In [1]:
import numpy as np 
import pandas as pd 
import os 
import glob
import warnings
warnings.filterwarnings('ignore')    ## I don't like pandas setting with copy warnings 

In [None]:
### FYI: GDD has no data for Somalia. I have included it in my list tho

emro = ['AFG', 'ARE', 'BHR', 'DJI','EGY','IRN','IRQ','JOR',
        'KWT', 'LBN', 'LBR', 'MAR', 'OMN', 'PAK','PSE' , 'QAT','SAU',
        'SDN','SOM', 'SYR', 'YEM','TUN']
drop_list = ['superregion2','age','urban','edu']

def select(col, val,df):
        df = df[df[col] == val]
        return df

def emro_select(df:pd.DataFrame):
    d1 = select('age',999,df)
    d2 = select('edu',999,d1)
    d3 = select('urban',999,d2)
    d3 = d3.drop(drop_list,axis=1)
    # d4 = d3[d3['iso3'].isin(emro)]

    all = select('female',999,d3)
    males = select('female',0,d3)
    females = select('female',1,d3)
        
    return all, males, females 



In [3]:
def get_pivots(df):
    cf = df.pivot_table(index='year', columns='iso3', values='score').transpose()
    return cf 


# Updated medit_score function that uses gram-based cutoffs from your table.
def medit_score(df: pd.DataFrame, food_group: str, scoring_scheme: str) -> pd.DataFrame:
    # Define cutoff mapping based on average grams per day.
    # The values are chosen as the lower bound of the range for each food group.

(Page-level text extractions)
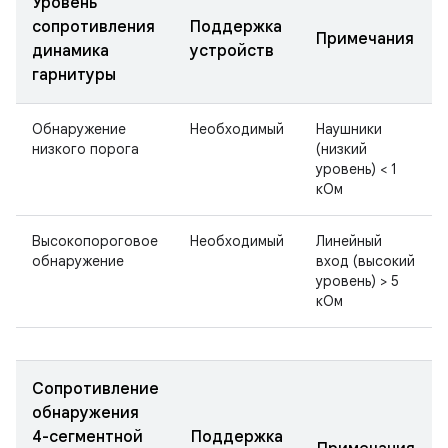
Уровень
сопротивления
Поддержка
Примечания
динамика
устройств
гарнитуры
Обнаружение
Необходимый
Наушники
низкого порога
(низкий
уровень) < 1
кОм
Высокопороговое
Необходимый
Линейный
обнаружение
вход (высокий
уровень) > 5
кОм
Сопротивление
обнаружения
4-сегментной
Поддержка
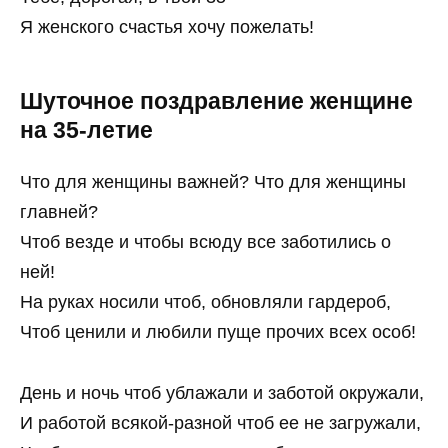
Я женского счастья хочу пожелать!
Шуточное поздравление женщине
на 35-летие
Что для женщины важней? Что для женщины
главней?
Чтоб везде и чтобы всюду все заботились о
ней!
На руках носили чтоб, обновляли гардероб,
Чтоб ценили и любили пуще прочих всех особ!
День и ночь чтоб ублажали и заботой окружали,
И работой всякой-разной чтоб ее не загружали,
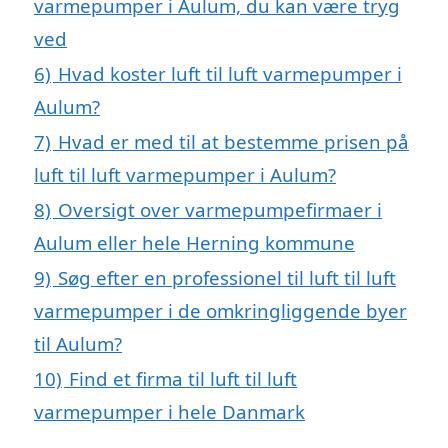
varmepumper i Aulum, du kan være tryg
ved
6)
Hvad koster luft til luft varmepumper i
Aulum?
7)
Hvad er med til at bestemme prisen på
luft til luft varmepumper i Aulum?
8)
Oversigt over varmepumpefirmaer i
Aulum eller hele Herning kommune
9)
Søg efter en professionel til luft til luft
varmepumper i de omkringliggende byer
til Aulum?
10)
Find et firma til luft til luft
varmepumper i hele Danmark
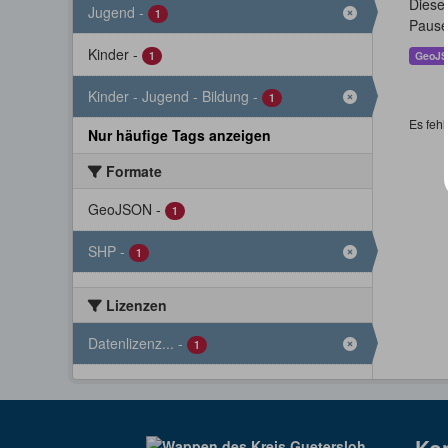
Dieser
Jugend
-
1
Pause
Kinder
-
1
GeoJ
Kinder - Jugend - Bildung
-
1
Es fehl
Nur häufige Tags anzeigen
Formate
GeoJSON
-
1
SHP
-
1
Lizenzen
Datenlizenz...
-
1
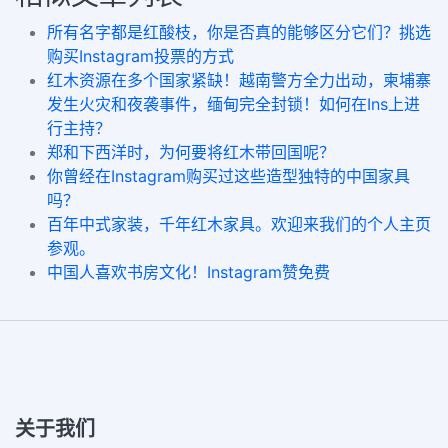
所有名字都是红酸枝，你是否真的能够区分它们？挑选
购买Instagram投票的方式
红木资源在多个国家紧缺！越南警方全力出动，柬埔寨
发生火灾和夜袭事件，缅甸完全封锁！如何在Ins上进
行主持？
郑和下西洋时，为何要将红木带回国呢？
你曾经在Instagram购买过这些造型独特的中国家具
吗？
百年中式家装，千年红木家具。欢迎来我们的个人主页
参观。
中国人喜欢书房文化！Instagram赞免费
关于我们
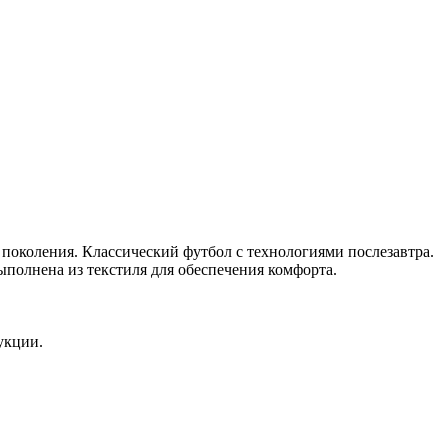
поколения. Классический футбол с технологиями послезавтра.
ыполнена из текстиля для обеспечения комфорта.
укции.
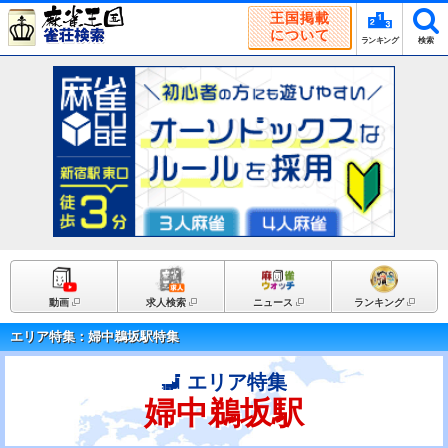
王国掲載
について
ランキング
検索
動画
求人検索
ニュース
ランキング
エリア特集：婦中鵜坂駅特集
エリア特集
婦中鵜坂駅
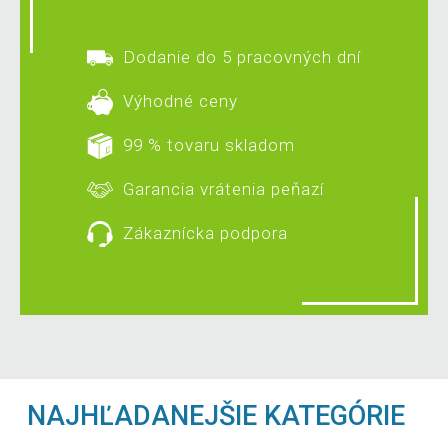
Dodanie do 5 pracovných dní
Výhodné ceny
99 % tovaru skladom
Garancia vrátenia peňazí
Zákaznícka podpora
NAJHĽADANEJŠIE KATEGÓRIE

§ INSTRUCTIONS:
[a] In the notebook code, which country is noted as having no data in GDD?
[b] From the notebook code, pull out the portion starting at "d3 = select('urban',999,d2)" and ending at "males = select('female',0,d3)".

§ SOLVED TASKS:
[a] Somalia

[b]
d3 = select('urban',999,d2)
    d3 = d3.drop(drop_list,axis=1)
    # d4 = d3[d3['iso3'].isin(emro)]

    all = select('female',999,d3)
    males = select('female',0,d3)